Karagöz gidince Hacivat evine döner ve samanlığa saklanır. Karagöz ile kolcular, biraz aradıktan sonra, Hacivat'ı samanlıkta bulur. 1. kolcu Karagöz'e sorar: " Bu sana ne yaptı? "
Karagöz: " Beni evine çağırdı. İşkence yapacakmış. Sonra da pişirip çorbamı içecekmiş. On sopa vurun da akıllansın. "
2. kolcu: " Yüz sopa vuralım "
1. kolcu: " O kadarı fazla. Elli sopa yeter. "

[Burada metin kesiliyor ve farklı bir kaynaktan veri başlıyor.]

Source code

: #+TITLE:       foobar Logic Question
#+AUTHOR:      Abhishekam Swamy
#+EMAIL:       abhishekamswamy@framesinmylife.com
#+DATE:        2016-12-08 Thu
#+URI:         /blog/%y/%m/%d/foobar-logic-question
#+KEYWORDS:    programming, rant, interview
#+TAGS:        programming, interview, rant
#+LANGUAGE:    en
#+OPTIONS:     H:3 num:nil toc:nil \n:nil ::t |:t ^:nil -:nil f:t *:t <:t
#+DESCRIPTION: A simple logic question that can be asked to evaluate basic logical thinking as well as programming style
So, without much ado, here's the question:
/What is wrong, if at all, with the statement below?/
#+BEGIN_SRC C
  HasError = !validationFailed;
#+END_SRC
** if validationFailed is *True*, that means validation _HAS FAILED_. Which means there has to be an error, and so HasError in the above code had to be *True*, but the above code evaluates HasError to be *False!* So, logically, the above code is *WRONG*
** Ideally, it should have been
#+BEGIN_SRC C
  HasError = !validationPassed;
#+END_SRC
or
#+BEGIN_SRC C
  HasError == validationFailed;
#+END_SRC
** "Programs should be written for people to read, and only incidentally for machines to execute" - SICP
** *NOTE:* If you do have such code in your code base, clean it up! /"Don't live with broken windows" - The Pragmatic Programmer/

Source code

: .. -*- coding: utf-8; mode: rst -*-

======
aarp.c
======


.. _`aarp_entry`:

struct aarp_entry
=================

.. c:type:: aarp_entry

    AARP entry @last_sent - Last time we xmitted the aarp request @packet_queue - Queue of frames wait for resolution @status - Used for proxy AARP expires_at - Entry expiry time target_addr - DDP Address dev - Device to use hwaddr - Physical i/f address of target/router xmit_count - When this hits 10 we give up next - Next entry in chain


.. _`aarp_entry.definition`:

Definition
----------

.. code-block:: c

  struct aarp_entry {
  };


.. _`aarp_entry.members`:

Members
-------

Çaresiz kalan Hacivat, Karagöz'ün boynuna sarılır: "Aman Karagözüm, sen büyüksün. Suçum azdır. On sopa yeter. " 
Karagöz'ün demesiyle kolcular on sopa vurup gider. Karagöz Hacivat'ı ayağa kaldırır, sırtına biner, çevrede dolaştırır. Böyle yapmasının sebebi, Hacivat'ın tabanlarının şişmesini önlemektir. Yoksa Hacivat yürüyemez hale gelirdi. 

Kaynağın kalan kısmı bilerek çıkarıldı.